Advanced Solar Cells First Ever to Provide Over Three Decades of Continued Performance

ON 06/22/2022 AT 08:20 AM

A new form of high performance solar cells developed by scientists at Princeton University could extend the life of perovskite solar cells from as long as 30 years. It could revolutionize the long-term utility of this kind of renewable energy for the future.

New class of long-life solar cell using perovskite semiconductors

An emerging class of solar energy technology, made with perovskite semiconductors, has passed the long-sought milestone of a 30-year lifetime. The Princeton Engineering researchers who designed the new device also revealed a new method for testing long-term performance, a key hurdle on the road to commercialization. Photo: Bumper DeJesus and Princeton University

The base technology used in the innovation is perovskites. These are a special class of semiconductors utilizing a crystal structure which allows for advantages such as room temperature manufacturing and lower energy needs to manufacture, thereby lowering the carbon footprint just to make the cells. They also can be made flexibly, especially using new methods of producing this class of components that were introduced in the last ten years. That flexibility leads to broader use of the cells in different applications and construction geometries.

Perovskites also provide for what the scientists refer to as a “tunability” capability to adjust the sensitivities and structures for specific environments and light availability.

The latest device, developed by a team lead by Lynn Loo, the Theodoa D. ‘7i and William H. Walton ’74 Professor in Engineering, does far more even that just that. Not only does it last five times as long in experimental evaluations as current approaches, it also yields increased power conversion efficiencies.

Though solar energy was the original “renewable energy source for the masses”, there has been a long-term tradeoff between the low lifetime of high efficiency perovskite cells and much lower energy conversion technology of more conventional cells. Solar cells are also tasked with working in increasingly demanding locations with more intense sun, heat, and high humidity.
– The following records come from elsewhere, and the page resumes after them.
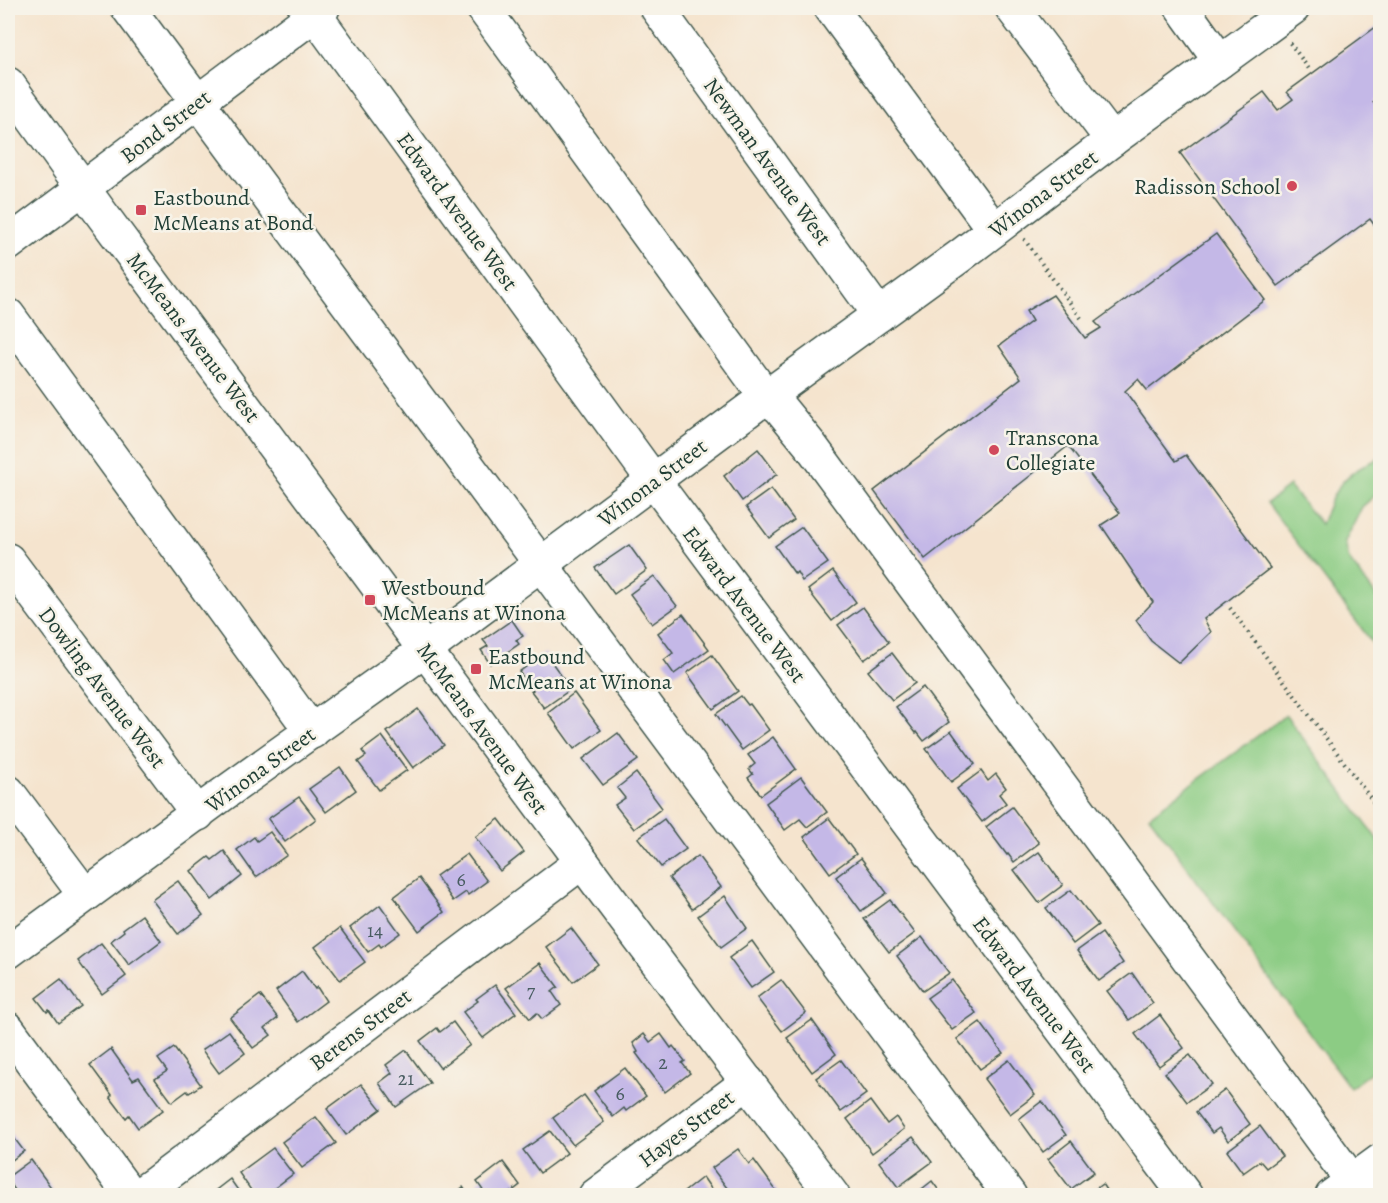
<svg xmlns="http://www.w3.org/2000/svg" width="1388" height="1203" font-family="Alegreya,serif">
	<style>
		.green { fill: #8ccc84; stroke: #56845c; stroke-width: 1.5 }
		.building { fill: #c4b8e7 }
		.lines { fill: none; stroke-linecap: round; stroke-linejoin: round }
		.minor-casing { stroke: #3f564b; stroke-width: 36 }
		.path { stroke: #3f564b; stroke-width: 4; stroke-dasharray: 1.5 4.5; stroke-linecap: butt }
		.minor { stroke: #fff; stroke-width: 33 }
		.poi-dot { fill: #d1495b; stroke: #f7f3e8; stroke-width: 2 }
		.labels { text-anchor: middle; stroke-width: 5; stroke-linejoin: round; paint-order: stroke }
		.number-label { font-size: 20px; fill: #485c61 }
		.street-label { font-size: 22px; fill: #1f3d34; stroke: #f7f3e8 }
		.poi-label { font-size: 22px; fill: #1f3d34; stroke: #f7f3e8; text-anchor: start }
	</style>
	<rect width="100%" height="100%" fill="#f7f3e8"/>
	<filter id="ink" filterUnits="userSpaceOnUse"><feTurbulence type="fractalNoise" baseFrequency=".0167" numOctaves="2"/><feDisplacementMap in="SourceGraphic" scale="12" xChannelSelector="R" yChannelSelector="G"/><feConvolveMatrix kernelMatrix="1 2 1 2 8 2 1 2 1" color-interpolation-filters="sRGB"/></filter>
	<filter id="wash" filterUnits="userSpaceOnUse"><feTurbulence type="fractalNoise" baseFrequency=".008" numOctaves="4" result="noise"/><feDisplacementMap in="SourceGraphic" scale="24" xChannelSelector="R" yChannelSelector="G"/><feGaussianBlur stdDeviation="1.35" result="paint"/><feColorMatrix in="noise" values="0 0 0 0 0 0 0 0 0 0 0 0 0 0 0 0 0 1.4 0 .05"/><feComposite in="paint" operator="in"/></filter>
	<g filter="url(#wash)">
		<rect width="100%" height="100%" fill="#f5e4ce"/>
		<g class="green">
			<path d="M 1380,458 L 1380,491 L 1362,507 L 1345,542 L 1349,560 L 1380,601 L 1380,653 L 1267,503 L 1289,486 L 1321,524 C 1336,486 1342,474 1380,458 Z"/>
			<path d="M 1286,715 L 1380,843 L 1380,1065 L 1350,1088 L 1149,816 Z"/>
		</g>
		<g id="blocks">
			<g class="building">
				<path d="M 1380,24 L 1380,96 L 1373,102 L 1380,111 L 1380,233 L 1370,219 L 1278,286 L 1180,153 L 1264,92 L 1278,110 L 1293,99 L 1287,92 Z"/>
				<path d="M 1216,234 L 1265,300 L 1147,390 L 1138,379 L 1125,391 L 1176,461 L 1186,455 L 1270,568 L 1204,619 L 1211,632 L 1179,663 L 1151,641 L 1136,620 L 1153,602 L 1101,525 L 1120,513 L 1068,446 L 925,559 L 874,491 L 1021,378 L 999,346 L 1032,321 L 1026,311 L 1053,295 L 1085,338 L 1101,328 L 1095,322 Z"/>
				<path d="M 758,449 L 777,474 L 742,501 L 724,476 Z"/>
				<path d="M 771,489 L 794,520 L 769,538 L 746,507 Z"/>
				<path d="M 802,527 L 828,563 L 802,581 L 797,572 L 795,574 L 775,546 Z"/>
				<path d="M 629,545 L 647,570 L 614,594 L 595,568 Z"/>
				<path d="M 833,571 L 856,602 L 832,621 L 808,590 Z"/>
				<path d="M 654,576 L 677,606 L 652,624 L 630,594 Z"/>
				<path d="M 863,607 L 889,642 L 864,660 L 838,625 Z"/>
				<path d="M 683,614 L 709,649 L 674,674 L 664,660 L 673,653 L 658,633 Z"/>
				<path d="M 512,620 L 523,636 L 516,640 L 519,644 L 490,664 L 481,650 L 488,646 L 483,640 Z"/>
				<path d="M 545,653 L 571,689 L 544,708 L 531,691 L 533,690 L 519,672 Z"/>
				<path d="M 892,653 L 915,683 L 892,700 L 868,671 Z"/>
				<path d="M 712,655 L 738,691 L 713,709 L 687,673 Z"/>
				<path d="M 923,687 L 949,722 L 924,741 L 917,732 L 916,733 L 896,707 Z"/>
				<path d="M 574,693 L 601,730 L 574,749 L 548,713 Z"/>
				<path d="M 741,696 L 748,705 L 750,704 L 769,730 L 742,750 L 716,714 Z"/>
				<path d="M 418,709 L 444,745 L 413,768 L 387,732 Z"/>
				<path d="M 951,731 L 975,764 L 951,782 L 926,749 Z"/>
				<path d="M 618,733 L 638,760 L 603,785 L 583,759 Z"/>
				<path d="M 382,736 L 407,770 L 379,790 L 358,762 L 366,756 L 362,751 Z"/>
				<path d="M 773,737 L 796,769 L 761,795 L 748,778 L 753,774 L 749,769 L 755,764 L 748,755 Z"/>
				<path d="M 340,767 L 356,790 L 326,812 L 309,789 Z"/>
				<path d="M 981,771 L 988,781 L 996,774 L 1006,788 L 999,794 L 1006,803 L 982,822 L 957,789 Z"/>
				<path d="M 636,773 L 662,808 L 634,829 L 615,805 L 625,798 L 617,788 Z"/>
				<path d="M 801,777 L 827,812 L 807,827 L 800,819 L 785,830 L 766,803 Z"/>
				<path d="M 299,797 L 316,819 L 285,842 L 268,819 Z"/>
				<path d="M 1012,807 L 1039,843 L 1014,862 L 1008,854 L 1007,855 L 986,827 Z"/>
				<path d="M 829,818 L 856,854 L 830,873 L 804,837 Z"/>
				<path d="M 499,819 L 524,852 L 500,871 L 475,837 Z"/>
				<path d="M 664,819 L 686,849 L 661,867 L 638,838 Z"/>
				<path d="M 270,832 L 287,855 L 256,877 L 237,850 L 254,837 L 257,841 Z"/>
				<path d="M 224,851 L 242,876 L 212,900 L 191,871 L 209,857 L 212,860 Z"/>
				<path d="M 1039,852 L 1063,885 L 1039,903 L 1014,870 Z"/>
				<path d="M 467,854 L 487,881 L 468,895 L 466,892 L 453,901 L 436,876 Z"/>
				<path d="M 698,856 L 721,887 L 692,909 L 669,878 Z"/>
				<path d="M 861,858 L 887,893 L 861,911 L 836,877 Z"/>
				<path d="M 419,878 L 444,912 L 419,931 L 394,897 Z"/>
				<path d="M 178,881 L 203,915 L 178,934 L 152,900 Z"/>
				<path d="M 1071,890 L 1098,925 L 1073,944 L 1046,908 Z"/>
				<path d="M 725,896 L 747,928 L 721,947 L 698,916 Z"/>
				<path d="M 890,900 L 915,933 L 889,952 L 864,919 Z"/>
				<path d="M 380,905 L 400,933 L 381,947 L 379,944 L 368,952 L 350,928 Z"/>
				<path d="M 142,915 L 161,941 L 129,965 L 111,941 L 124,931 L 123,929 Z"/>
				<path d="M 340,928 L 365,962 L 340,980 L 315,947 Z"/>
				<path d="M 571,928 L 598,964 L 573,982 L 546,947 Z"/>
				<path d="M 1102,933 L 1123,963 L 1099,981 L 1077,951 Z"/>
				<path d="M 922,937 L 949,973 L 923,991 L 897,956 Z"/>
				<path d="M 752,941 L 774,972 L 751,988 L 729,958 Z"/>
				<path d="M 101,943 L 126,976 L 102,994 L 78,961 Z"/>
				<path d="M 540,963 L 558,987 L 552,992 L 561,1005 L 542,1019 L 537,1013 L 530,1019 L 506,988 Z"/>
				<path d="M 302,971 L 315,989 L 317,987 L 326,1001 L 298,1022 L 276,991 Z"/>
				<path d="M 1132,973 L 1153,1003 L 1129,1020 L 1107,991 Z"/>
				<path d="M 61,979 L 81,1006 L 58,1023 L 49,1010 L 47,1012 L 36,998 Z"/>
				<path d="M 781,980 L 806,1013 L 782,1031 L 757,998 Z"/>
				<path d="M 952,980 L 976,1013 L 952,1030 L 927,998 Z"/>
				<path d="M 495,985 L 516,1013 L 483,1038 L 463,1012 L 478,1001 L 476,999 Z"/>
				<path d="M 260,995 L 278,1018 L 265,1028 L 271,1035 L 253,1048 L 230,1018 Z"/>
				<path d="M 1160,1015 L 1184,1048 L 1159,1066 L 1135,1034 Z"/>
				<path d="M 812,1020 L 836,1054 L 812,1072 L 787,1038 Z"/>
				<path d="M 453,1022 L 470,1045 L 440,1068 L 420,1041 L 437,1028 L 440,1032 Z"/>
				<path d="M 980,1022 L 1003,1053 L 980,1069 L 957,1039 Z"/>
				<path d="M 229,1031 L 245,1053 L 219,1073 L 202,1050 Z"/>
				<path d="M 644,1034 L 650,1042 L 661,1034 L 671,1048 L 673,1046 L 685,1061 L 682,1063 L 690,1073 L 665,1092 L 636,1053 L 638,1052 L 633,1043 Z"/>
				<path d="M 174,1048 L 201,1085 L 189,1093 L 187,1091 L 172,1102 L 155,1079 L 167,1071 L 158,1059 Z"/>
				<path d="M 111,1049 L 133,1080 L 139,1077 L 163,1110 L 138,1128 L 129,1115 L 126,1118 L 110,1097 L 112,1095 L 90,1065 Z"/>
				<path d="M 406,1050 L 430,1083 L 396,1107 L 379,1083 L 392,1073 L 386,1065 Z"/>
				<path d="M 1190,1055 L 1212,1084 L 1187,1102 L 1165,1073 Z"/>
				<path d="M 841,1060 L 866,1094 L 841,1112 L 816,1078 Z"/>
				<path d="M 1009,1060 L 1035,1095 L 1010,1114 L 984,1079 Z"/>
				<path d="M 625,1068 L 646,1096 L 626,1111 L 624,1108 L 613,1117 L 594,1091 Z"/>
				<path d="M 361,1084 L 381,1109 L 346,1135 L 327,1109 Z"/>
				<path d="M 1225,1090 L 1250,1124 L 1228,1141 L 1219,1128 L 1212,1133 L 1196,1112 Z"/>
				<path d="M 584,1095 L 604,1122 L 573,1145 L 553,1118 Z"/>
				<path d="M 870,1101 L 887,1124 L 896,1117 L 904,1129 L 872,1153 L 847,1119 Z"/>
				<path d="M 1042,1101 L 1066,1135 L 1043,1152 L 1019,1119 Z"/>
				<path d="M 316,1117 L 336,1143 L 302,1168 L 282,1142 Z"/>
				<path d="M 1260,1126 L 1282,1156 L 1266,1168 L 1260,1161 L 1243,1173 L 1227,1151 Z"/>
				<path d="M 8,1130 L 24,1151 L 8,1163 Z"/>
				<path d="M 550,1131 L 567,1153 L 540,1173 L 523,1150 Z"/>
				<path d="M 913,1137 L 932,1162 L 898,1187 L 879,1162 Z"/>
				<path d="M 1071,1141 L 1094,1172 L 1071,1189 L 1048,1159 Z"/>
				<path d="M 273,1148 L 293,1174 L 264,1196 L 255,1196 L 239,1173 Z"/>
				<path d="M 738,1149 L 749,1164 L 754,1160 L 778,1193 L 774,1196 L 733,1196 L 712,1168 Z"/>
				<path d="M 31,1160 L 53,1190 L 45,1196 L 19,1196 L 8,1180 L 8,1177 Z"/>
				<path d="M 503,1162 L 520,1185 L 506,1196 L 487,1196 L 477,1182 Z"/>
				<path d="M 703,1177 L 716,1196 L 679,1196 Z"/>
				<path d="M 230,1179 L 242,1196 L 208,1196 Z"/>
				<path d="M 932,1181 L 943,1196 L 913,1196 Z"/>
				<path d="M 1102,1184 L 1110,1196 L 1086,1196 Z"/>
				<path d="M 463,1187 L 469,1196 L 452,1196 Z"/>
			</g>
		</g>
	</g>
	<g filter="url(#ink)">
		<use href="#blocks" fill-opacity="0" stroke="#3f564b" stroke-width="1.5"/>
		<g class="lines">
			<g class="minor-casing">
				<g id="minor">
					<path d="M 128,8 L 1010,1196"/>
					<path d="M 310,8 L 653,480 L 1186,1196"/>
					<path d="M 483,8 L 766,397 L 780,408 L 811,446 L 1363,1196"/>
					<path d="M 657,8 L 879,315"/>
					<path d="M 831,8 L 994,230"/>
					<path d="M 1012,8 L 1112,140"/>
					<path d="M 1182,8 L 1220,61"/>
					<path d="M 8,84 L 98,209 L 603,890 L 833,1196"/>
					<path d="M 8,244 L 323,8"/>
					<path d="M 8,315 L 312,732"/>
					<path d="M 8,560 L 198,814"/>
					<path d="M 8,792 L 85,895"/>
					<path d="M 8,952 L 222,795 L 425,650 L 766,397 L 960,256 L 1112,140 L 1293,8"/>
					<path d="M 8,1029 L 131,1196"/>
					<path d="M 137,1196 L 157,1182 L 582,862"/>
					<path d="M 595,1196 L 748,1082"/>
					<path d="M 1332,1196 L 1380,1161"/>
				</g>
			</g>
			<g class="path">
				<path d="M 1324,8 L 1326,10"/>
				<path d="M 1290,43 L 1309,69"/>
				<path d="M 1024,239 L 1081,318"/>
				<path d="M 1230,608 L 1380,811"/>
			</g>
			<use href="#minor" class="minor"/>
		</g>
	</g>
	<g class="poi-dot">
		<circle cx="1292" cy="186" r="6"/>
		<rect x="135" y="204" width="12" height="12" rx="3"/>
		<circle cx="994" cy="450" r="6"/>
		<rect x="364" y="594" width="12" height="12" rx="3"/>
		<rect x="470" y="663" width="12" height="12" rx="3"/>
	</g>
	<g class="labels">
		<g class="number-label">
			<text x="461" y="886">6</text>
			<text x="375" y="937">14</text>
			<text x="531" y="997">7</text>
			<text x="663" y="1069">2</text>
			<text x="406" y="1085">21</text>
			<text x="620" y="1100">6</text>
		</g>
		<g class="street-label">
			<text transform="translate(165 126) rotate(-37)" y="8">Bond Street</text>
			<text transform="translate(768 161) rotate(54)" y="8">Newman Avenue West</text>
			<text transform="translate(1043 193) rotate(-37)" y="8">Winona Street</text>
			<text transform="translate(458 211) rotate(54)" y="8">Edward Avenue West</text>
			<text transform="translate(194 337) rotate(53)" y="8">McMeans Avenue West</text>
			<text transform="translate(652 482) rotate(-37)" y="8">Winona Street</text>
			<text transform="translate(745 604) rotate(53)" y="8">Edward Avenue West</text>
			<text transform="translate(103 687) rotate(53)" y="8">Dowling Avenue West</text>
			<text transform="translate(483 728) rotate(54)" y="8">McMeans Avenue West</text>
			<text transform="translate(260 769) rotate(-36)" y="8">Winona Street</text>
			<text transform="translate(1035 994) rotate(53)" y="8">Edward Avenue West</text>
			<text transform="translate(360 1029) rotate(-37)" y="8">Berens Street</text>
			<text transform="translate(686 1128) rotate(-37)" y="8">Hayes Street</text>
		</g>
		<g class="poi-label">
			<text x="1280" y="194" text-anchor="end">Radisson School</text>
			<text x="153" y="205">Eastbound<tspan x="153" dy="25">McMeans at Bond</tspan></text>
			<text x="1006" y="445">Transcona<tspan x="1006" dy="25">Collegiate</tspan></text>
			<text x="382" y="595">Westbound<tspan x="382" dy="25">McMeans at Winona</tspan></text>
			<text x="488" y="664">Eastbound<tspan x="488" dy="25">McMeans at Winona</tspan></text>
		</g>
	</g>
	<rect width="1388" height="1203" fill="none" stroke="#f7f3e8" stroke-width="30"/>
</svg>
The breakthrough in the current innovation came from studies carried out by Xiaoming Zhao, a researcher in team leader Loo’s experimental facilities. Zhao had been investigating how to structure the high efficiency perovskites along with architectures and alternate materials which would minimize the absorption of light and heat into some of the more delicate parts of the solar cell structure.

Up until this work, perovskites had tended to burn out relatively quickly, making them an unsuitable choice for broad-based field applications. The solution Zhao and the team invented was a special “capping” layer only a few atoms thick to layer across the top of the perovskites.

After many tries, the team found what appeared to be a genuine breakthrough, promising to maintain at least 80 percent of the component’s peak light-to-electricity conversion efficiency for a period of five years. The “cap” they used is a two-dimensional layer of Cs2PbI2Cl2, , incorporating Cesium, Lead, Iodine, and Chlorine in a crystalline structure designed to carefully match the perovskite beneath it.

With the devices showing promise for efficiency and lifetime characteristics, the researchers then developed specialized accelerated life test methods to simulate the use of the components for up to 30 years in real-world conditions. That 30-year number is considered a mandatory threshold for how long such components must be useable in the field to satisfy the requirements for commercial use.

Those tests included extreme conditions such as exposure to continuous illumination for at least five years at temperatures of at least 95° F (35° C). Since ordinary circumstances would cycle the temperature and light exposure levels, with far less harsh consequences, researchers said these tests would accurately simulate the equivalent of 30 years of normal use.

The new device is also capability of being manufactured at room temperature, versus conventional silicon solar cells which must be made using fabrication temperatures at up to 3000° F. That high heat means increased use of energy, now coming still mostly from fossil fuels, compared to the new devices.

More experimentation and manufacturability analysis is still ahead before this new perovskite long-life solar cell will become commercially available. But based on what has already been determined, what the Princeton researchers created could alter the future of solar energy dramatically for the future.

The paper describing the innovation, “Accelerated aging of all-inorganic, interface-stabilized peovskite solar cells,” by Xiaoming Zhao, Tianran Liu, and Yueh-Lin Loo, ws published in the 16 June 2022 issue of Science.